• REQUIRED WORK: Reproduce the data below word for word, starting at its first line and ending with the line that contains "Identify the document".

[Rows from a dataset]
"""

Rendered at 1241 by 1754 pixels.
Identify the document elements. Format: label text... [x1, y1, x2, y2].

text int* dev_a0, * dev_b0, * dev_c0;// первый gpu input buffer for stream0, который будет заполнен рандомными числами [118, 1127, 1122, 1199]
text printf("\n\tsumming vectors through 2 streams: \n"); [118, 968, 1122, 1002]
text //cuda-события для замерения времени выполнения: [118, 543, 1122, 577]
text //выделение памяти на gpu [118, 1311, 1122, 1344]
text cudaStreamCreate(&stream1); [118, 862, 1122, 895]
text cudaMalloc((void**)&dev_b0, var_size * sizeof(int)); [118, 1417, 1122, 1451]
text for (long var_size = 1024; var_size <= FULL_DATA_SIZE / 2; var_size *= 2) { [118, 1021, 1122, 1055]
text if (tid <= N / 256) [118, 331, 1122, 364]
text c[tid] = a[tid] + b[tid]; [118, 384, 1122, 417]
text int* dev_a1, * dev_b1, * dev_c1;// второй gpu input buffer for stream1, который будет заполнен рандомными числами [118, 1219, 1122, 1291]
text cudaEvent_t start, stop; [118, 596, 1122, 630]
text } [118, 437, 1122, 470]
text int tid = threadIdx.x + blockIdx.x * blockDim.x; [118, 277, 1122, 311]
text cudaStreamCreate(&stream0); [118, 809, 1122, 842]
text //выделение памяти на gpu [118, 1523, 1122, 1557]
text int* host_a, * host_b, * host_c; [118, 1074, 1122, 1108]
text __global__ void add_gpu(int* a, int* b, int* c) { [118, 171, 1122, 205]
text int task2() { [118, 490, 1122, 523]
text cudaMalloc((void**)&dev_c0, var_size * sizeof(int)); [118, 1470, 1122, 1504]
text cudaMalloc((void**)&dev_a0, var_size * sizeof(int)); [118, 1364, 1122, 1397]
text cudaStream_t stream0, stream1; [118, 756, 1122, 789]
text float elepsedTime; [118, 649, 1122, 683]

"""

• RESULT FOR THIS EXERCISE:
Rendered at 1241 by 1754 pixels.
Identify the document elements. Format: label text... [x1, y1, x2, y2].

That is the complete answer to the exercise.